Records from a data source
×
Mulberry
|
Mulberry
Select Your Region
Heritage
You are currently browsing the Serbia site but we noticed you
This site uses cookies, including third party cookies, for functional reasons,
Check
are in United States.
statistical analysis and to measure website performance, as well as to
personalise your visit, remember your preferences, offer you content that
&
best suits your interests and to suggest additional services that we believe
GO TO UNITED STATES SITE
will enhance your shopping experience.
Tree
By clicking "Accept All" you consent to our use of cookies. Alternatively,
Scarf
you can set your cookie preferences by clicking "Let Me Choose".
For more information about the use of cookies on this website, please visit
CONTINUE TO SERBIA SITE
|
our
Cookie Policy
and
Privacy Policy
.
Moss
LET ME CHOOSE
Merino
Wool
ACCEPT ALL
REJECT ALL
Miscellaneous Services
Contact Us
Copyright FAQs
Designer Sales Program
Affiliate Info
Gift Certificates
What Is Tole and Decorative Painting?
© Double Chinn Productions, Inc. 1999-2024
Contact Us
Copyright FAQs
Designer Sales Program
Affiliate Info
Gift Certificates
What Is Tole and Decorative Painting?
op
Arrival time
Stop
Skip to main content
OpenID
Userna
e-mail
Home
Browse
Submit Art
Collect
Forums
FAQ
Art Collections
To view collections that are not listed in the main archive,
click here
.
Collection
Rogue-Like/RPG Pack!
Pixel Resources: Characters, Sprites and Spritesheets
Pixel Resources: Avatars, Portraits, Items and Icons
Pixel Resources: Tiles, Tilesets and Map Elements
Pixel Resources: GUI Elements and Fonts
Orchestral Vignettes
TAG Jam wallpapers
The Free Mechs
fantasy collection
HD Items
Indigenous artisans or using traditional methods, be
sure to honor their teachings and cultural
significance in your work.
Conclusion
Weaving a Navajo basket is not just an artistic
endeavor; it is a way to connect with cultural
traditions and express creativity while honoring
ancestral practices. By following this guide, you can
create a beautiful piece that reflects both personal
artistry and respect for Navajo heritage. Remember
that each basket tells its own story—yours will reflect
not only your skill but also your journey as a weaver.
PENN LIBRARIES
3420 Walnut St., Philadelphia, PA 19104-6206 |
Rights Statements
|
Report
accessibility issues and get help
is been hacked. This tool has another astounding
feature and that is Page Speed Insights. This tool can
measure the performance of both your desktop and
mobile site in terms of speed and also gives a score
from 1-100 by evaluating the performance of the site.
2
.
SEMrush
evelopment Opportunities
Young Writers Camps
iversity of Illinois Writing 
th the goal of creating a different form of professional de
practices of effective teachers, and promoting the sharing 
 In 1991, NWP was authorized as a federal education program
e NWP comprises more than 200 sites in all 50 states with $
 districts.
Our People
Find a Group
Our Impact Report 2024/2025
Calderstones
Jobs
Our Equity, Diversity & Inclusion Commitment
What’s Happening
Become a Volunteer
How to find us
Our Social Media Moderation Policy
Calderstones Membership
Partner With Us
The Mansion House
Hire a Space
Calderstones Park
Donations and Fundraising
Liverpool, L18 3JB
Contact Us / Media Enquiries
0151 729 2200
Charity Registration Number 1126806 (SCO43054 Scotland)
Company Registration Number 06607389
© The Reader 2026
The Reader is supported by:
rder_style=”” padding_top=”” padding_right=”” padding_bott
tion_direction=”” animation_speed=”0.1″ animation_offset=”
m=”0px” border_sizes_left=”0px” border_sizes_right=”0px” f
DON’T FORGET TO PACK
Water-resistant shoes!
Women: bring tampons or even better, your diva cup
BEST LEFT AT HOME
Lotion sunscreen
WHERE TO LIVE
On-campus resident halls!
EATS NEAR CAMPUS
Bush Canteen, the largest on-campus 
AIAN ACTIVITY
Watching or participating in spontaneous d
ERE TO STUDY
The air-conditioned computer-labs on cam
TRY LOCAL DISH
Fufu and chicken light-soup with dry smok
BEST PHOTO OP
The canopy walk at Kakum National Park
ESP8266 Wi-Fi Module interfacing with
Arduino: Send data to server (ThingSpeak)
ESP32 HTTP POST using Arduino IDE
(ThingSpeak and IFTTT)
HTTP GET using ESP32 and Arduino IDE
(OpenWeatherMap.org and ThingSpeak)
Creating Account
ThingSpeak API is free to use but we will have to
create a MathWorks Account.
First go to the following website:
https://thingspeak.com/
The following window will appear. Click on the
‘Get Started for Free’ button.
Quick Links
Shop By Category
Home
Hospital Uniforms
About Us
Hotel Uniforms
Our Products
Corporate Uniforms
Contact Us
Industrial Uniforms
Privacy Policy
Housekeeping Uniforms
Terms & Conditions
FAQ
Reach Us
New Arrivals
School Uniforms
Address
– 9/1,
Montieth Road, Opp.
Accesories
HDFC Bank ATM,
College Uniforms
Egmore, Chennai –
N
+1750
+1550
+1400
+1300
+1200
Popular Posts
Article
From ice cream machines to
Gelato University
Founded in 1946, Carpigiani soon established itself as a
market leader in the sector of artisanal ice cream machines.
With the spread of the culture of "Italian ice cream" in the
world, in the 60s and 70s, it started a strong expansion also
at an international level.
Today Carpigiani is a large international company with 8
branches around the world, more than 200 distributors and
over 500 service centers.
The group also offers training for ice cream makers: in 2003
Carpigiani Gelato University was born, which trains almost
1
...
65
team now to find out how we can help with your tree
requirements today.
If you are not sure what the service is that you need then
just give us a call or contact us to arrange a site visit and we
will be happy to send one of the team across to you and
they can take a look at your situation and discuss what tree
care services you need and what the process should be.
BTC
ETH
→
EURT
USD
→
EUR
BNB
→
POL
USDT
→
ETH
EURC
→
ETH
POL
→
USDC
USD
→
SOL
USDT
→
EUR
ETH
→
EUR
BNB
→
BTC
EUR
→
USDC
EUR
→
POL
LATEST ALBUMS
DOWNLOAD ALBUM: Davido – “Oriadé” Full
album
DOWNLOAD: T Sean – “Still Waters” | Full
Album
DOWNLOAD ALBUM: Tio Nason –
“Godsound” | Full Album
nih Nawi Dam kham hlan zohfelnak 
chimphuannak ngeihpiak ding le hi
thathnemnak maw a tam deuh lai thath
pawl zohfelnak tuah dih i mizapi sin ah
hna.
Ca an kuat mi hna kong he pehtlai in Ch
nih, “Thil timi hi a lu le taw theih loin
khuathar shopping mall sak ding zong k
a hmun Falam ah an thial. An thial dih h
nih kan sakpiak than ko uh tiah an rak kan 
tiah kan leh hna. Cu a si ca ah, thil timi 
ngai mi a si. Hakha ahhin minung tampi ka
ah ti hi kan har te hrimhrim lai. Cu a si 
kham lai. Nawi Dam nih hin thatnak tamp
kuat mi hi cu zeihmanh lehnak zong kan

> To-do item
Exactly as they appear above, the records are to be transcribed in full.

> Solution for this task
×
Mulberry
|
Mulberry
Select Your Region
Heritage
You are currently browsing the Serbia site but we noticed you
This site uses cookies, including third party cookies, for functional reasons,
Check
are in United States.
statistical analysis and to measure website performance, as well as to
personalise your visit, remember your preferences, offer you content that
&
best suits your interests and to suggest additional services that we believe
GO TO UNITED STATES SITE
will enhance your shopping experience.
Tree
By clicking "Accept All" you consent to our use of cookies. Alternatively,
Scarf
you can set your cookie preferences by clicking "Let Me Choose".
For more information about the use of cookies on this website, please visit
CONTINUE TO SERBIA SITE
|
our
Cookie Policy
and
Privacy Policy
.
Moss
LET ME CHOOSE
Merino
Wool
ACCEPT ALL
REJECT ALL
Miscellaneous Services
Contact Us
Copyright FAQs
Designer Sales Program
Affiliate Info
Gift Certificates
What Is Tole and Decorative Painting?
© Double Chinn Productions, Inc. 1999-2024
Contact Us
Copyright FAQs
Designer Sales Program
Affiliate Info
Gift Certificates
What Is Tole and Decorative Painting?
op
Arrival time
Stop
Skip to main content
OpenID
Userna
e-mail
Home
Browse
Submit Art
Collect
Forums
FAQ
Art Collections
To view collections that are not listed in the main archive,
click here
.
Collection
Rogue-Like/RPG Pack!
Pixel Resources: Characters, Sprites and Spritesheets
Pixel Resources: Avatars, Portraits, Items and Icons
Pixel Resources: Tiles, Tilesets and Map Elements
Pixel Resources: GUI Elements and Fonts
Orchestral Vignettes
TAG Jam wallpapers
The Free Mechs
fantasy collection
HD Items
Indigenous artisans or using traditional methods, be
sure to honor their teachings and cultural
significance in your work.
Conclusion
Weaving a Navajo basket is not just an artistic
endeavor; it is a way to connect with cultural
traditions and express creativity while honoring
ancestral practices. By following this guide, you can
create a beautiful piece that reflects both personal
artistry and respect for Navajo heritage. Remember
that each basket tells its own story—yours will reflect
not only your skill but also your journey as a weaver.
PENN LIBRARIES
3420 Walnut St., Philadelphia, PA 19104-6206 |
Rights Statements
|
Report
accessibility issues and get help
is been hacked. This tool has another astounding
feature and that is Page Speed Insights. This tool can
measure the performance of both your desktop and
mobile site in terms of speed and also gives a score
from 1-100 by evaluating the performance of the site.
2
.
SEMrush
evelopment Opportunities
Young Writers Camps
iversity of Illinois Writing 
th the goal of creating a different form of professional de
practices of effective teachers, and promoting the sharing 
 In 1991, NWP was authorized as a federal education program
e NWP comprises more than 200 sites in all 50 states with $
 districts.
Our People
Find a Group
Our Impact Report 2024/2025
Calderstones
Jobs
Our Equity, Diversity & Inclusion Commitment
What’s Happening
Become a Volunteer
How to find us
Our Social Media Moderation Policy
Calderstones Membership
Partner With Us
The Mansion House
Hire a Space
Calderstones Park
Donations and Fundraising
Liverpool, L18 3JB
Contact Us / Media Enquiries
0151 729 2200
Charity Registration Number 1126806 (SCO43054 Scotland)
Company Registration Number 06607389
© The Reader 2026
The Reader is supported by:
rder_style=”” padding_top=”” padding_right=”” padding_bott
tion_direction=”” animation_speed=”0.1″ animation_offset=”
m=”0px” border_sizes_left=”0px” border_sizes_right=”0px” f
DON’T FORGET TO PACK
Water-resistant shoes!
Women: bring tampons or even better, your diva cup
BEST LEFT AT HOME
Lotion sunscreen
WHERE TO LIVE
On-campus resident halls!
EATS NEAR CAMPUS
Bush Canteen, the largest on-campus 
AIAN ACTIVITY
Watching or participating in spontaneous d
ERE TO STUDY
The air-conditioned computer-labs on cam
TRY LOCAL DISH
Fufu and chicken light-soup with dry smok
BEST PHOTO OP
The canopy walk at Kakum National Park
ESP8266 Wi-Fi Module interfacing with
Arduino: Send data to server (ThingSpeak)
ESP32 HTTP POST using Arduino IDE
(ThingSpeak and IFTTT)
HTTP GET using ESP32 and Arduino IDE
(OpenWeatherMap.org and ThingSpeak)
Creating Account
ThingSpeak API is free to use but we will have to
create a MathWorks Account.
First go to the following website:
https://thingspeak.com/
The following window will appear. Click on the
‘Get Started for Free’ button.
Quick Links
Shop By Category
Home
Hospital Uniforms
About Us
Hotel Uniforms
Our Products
Corporate Uniforms
Contact Us
Industrial Uniforms
Privacy Policy
Housekeeping Uniforms
Terms & Conditions
FAQ
Reach Us
New Arrivals
School Uniforms
Address
– 9/1,
Montieth Road, Opp.
Accesories
HDFC Bank ATM,
College Uniforms
Egmore, Chennai –
N
+1750
+1550
+1400
+1300
+1200
Popular Posts
Article
From ice cream machines to
Gelato University
Founded in 1946, Carpigiani soon established itself as a
market leader in the sector of artisanal ice cream machines.
With the spread of the culture of "Italian ice cream" in the
world, in the 60s and 70s, it started a strong expansion also
at an international level.
Today Carpigiani is a large international company with 8
branches around the world, more than 200 distributors and
over 500 service centers.
The group also offers training for ice cream makers: in 2003
Carpigiani Gelato University was born, which trains almost
1
...
65
team now to find out how we can help with your tree
requirements today.
If you are not sure what the service is that you need then
just give us a call or contact us to arrange a site visit and we
will be happy to send one of the team across to you and
they can take a look at your situation and discuss what tree
care services you need and what the process should be.
BTC
ETH
→
EURT
USD
→
EUR
BNB
→
POL
USDT
→
ETH
EURC
→
ETH
POL
→
USDC
USD
→
SOL
USDT
→
EUR
ETH
→
EUR
BNB
→
BTC
EUR
→
USDC
EUR
→
POL
LATEST ALBUMS
DOWNLOAD ALBUM: Davido – “Oriadé” Full
album
DOWNLOAD: T Sean – “Still Waters” | Full
Album
DOWNLOAD ALBUM: Tio Nason –
“Godsound” | Full Album
nih Nawi Dam kham hlan zohfelnak 
chimphuannak ngeihpiak ding le hi
thathnemnak maw a tam deuh lai thath
pawl zohfelnak tuah dih i mizapi sin ah
hna.
Ca an kuat mi hna kong he pehtlai in Ch
nih, “Thil timi hi a lu le taw theih loin
khuathar shopping mall sak ding zong k
a hmun Falam ah an thial. An thial dih h
nih kan sakpiak than ko uh tiah an rak kan 
tiah kan leh hna. Cu a si ca ah, thil timi 
ngai mi a si. Hakha ahhin minung tampi ka
ah ti hi kan har te hrimhrim lai. Cu a si 
kham lai. Nawi Dam nih hin thatnak tamp
kuat mi hi cu zeihmanh lehnak zong kan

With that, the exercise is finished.